Morreu Mário Cesariny
1923 - 2006
O poeta surrealista morreu esta madrugada com 83 anos.
Nascido em Lisboa a 9 de Agosto de 1923, além de poeta, romancista e ensaísta, Mário Cesariny dedicou-se também às artes plásticas, sobretudo à pintura.
Estudou no Liceu Gil Vicente, frequentou o primeiro ano de Arquitectura na Escola Superior de Belas Artes de Lisboa e mudou depois para a Escola de Artes Decorativas António Arroio, tendo igualmente estudado música com o compositor Fernando Lopes Graça.
Durante o período em que viveu em Paris, em 1947, frequentou a Academia de La Grande Chaumire e foi na capital francesa que conheceu o fundador do movimento surrealista francês André Breton, cuja influência o levou a integrar no mesmo ano, embora à distância, o Grupo Surrealista de Lisboa, formado por António Pedro, José-Augusto França, Cândido Costa Pinto, Marcelino Vespeira, João Moniz Pereira e Alexandre O'Neill.

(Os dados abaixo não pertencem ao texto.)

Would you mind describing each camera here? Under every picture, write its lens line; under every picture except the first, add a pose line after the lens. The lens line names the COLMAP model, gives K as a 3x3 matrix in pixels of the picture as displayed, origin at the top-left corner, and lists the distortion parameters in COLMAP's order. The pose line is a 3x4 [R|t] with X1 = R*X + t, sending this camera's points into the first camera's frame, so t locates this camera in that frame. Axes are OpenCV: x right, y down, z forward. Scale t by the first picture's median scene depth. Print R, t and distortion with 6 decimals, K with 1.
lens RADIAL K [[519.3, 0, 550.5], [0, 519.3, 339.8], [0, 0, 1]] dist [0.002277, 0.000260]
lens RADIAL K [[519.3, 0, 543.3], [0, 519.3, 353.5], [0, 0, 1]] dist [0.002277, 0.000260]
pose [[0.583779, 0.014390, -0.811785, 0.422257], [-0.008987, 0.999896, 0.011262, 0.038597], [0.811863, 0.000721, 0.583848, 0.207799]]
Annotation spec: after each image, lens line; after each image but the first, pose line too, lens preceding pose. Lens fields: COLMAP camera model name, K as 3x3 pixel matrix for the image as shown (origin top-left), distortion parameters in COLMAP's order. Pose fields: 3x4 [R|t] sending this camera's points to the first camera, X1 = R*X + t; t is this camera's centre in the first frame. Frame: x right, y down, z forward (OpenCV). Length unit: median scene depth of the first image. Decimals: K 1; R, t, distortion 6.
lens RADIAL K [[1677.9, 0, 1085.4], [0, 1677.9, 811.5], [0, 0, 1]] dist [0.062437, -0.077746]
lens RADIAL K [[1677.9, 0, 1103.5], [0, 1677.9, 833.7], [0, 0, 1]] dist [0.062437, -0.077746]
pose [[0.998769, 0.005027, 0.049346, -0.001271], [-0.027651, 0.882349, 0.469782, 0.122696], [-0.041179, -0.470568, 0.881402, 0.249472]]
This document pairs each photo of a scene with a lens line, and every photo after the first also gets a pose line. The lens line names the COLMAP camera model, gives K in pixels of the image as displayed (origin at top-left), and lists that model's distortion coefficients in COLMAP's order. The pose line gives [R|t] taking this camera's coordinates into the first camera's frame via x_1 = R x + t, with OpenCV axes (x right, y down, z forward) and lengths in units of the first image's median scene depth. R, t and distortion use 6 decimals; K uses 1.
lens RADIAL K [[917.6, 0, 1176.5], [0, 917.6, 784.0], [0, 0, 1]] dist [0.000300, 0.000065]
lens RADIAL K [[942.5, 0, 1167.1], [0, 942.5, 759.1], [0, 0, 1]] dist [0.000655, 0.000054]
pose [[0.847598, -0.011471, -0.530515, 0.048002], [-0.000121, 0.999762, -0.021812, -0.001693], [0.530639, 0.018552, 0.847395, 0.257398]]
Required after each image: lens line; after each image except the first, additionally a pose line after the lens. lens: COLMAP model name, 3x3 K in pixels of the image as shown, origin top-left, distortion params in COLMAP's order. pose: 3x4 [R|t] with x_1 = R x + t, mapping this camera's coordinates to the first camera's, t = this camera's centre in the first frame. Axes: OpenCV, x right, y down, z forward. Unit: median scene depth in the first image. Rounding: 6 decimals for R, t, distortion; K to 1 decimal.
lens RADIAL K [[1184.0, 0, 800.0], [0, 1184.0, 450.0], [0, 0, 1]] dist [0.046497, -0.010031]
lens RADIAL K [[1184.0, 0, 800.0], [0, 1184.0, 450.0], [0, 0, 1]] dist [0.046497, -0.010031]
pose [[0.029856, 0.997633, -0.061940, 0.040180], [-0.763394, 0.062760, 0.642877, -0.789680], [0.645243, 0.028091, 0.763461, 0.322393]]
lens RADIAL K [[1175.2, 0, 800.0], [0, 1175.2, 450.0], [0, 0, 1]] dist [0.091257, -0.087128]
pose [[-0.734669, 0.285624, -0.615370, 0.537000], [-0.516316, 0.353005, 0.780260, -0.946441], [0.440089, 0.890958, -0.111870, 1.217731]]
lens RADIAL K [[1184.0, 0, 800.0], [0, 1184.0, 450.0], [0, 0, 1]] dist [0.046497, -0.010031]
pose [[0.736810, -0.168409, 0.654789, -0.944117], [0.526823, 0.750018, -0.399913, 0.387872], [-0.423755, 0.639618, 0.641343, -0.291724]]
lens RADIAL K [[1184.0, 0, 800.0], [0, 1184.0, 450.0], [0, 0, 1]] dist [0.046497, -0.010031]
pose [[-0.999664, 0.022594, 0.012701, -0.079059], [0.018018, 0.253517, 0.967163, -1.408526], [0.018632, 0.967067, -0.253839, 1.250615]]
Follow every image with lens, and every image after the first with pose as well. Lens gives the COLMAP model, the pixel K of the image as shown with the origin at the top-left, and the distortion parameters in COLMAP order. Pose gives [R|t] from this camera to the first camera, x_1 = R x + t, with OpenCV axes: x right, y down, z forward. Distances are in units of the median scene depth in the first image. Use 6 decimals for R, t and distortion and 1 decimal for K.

Quando terminaram as experiências colectivas do que foi quase "um movimento (mais ou menos) organizado" Cesariny prosseguiu sozinho, como fariam alguns dos seus outros companheiros que sobreviveram à aventura surrealista, com uma actividade inesgotável e orientada em várias direcções.
Transcrevemos três poemas de Mário Cesariny,
o primeiro dos quais
tem hoje uma actualidade notável...
Todos por um
A manhã está tão triste
que os poetas românticos de Lisboa
morrem todos com certeza
Santos
Mártires
e Heróis
Que mau tempo estará a fazer no Porto?
Manhã triste, pela certa.
Oxalá os poetas românticos do Porto
sejam compreensivos a ponto de deixarem
uma nesgazinha de cemitério florido
que é para os poetas românticos de Lisboa
não terem de recorrer à vala comum.
Em todas as ruas te encontro
Em todas as ruas te encontro
Em todas as ruas te perco
conheço tão bem o teu corpo
sonhei tanto a tua figura
que é de olhos fechados que eu ando
a limitar a tua altura
e bebo a água e sorvo o ar
que te atravessou a cintura
tanto, tão perto, tão real
que o meu corpo se transfigura
e toca o seu próprio elemento
num corpo que já não é seu
num rio que desapareceu
onde um braço teu me procura
Em todas as ruas te encontro
Em todas as ruas te perco
Passagem dos elefantes
Elefantes na água optimistas à solta
optimistas à solta elefantes na árvore
elefantes na árvore optimistas na esquadra
optimistas na esquadra elefantes no ar
elefantes no ar optimistas em casa
optimistas em casa elefantes na esposa
elefantes na esposa optimistas no fumo
optimistas no fumo elefantes na ode
elefantes na ode optimistas na raiva
optimistas na raiva elefantes no parque
elefantes no parque optimistas na filha
optimistas na filha elefantes zangados
elefantes zangados optimistas na água
optimistas na água elefantes na árvore
Mário Cesariny
São de Cesariny as "notas" que se seguem:
"Eu acho que se se é surrealista, não é porque se pinta uma ave, ou um porco de pernas para o ar. É-se surrealista porque se é surrealista!"
"[o amor] É a única coisa que há para acreditar. O único contacto que temos com o sagrado. As igrejas apanharam o sagrado e fizeram dele uma coisa muito triste, quando não cruel. O amor é o que nos resta do sagrado."
"Sou um poeta bastante sofrível numa época em que o tecto está muito baixo."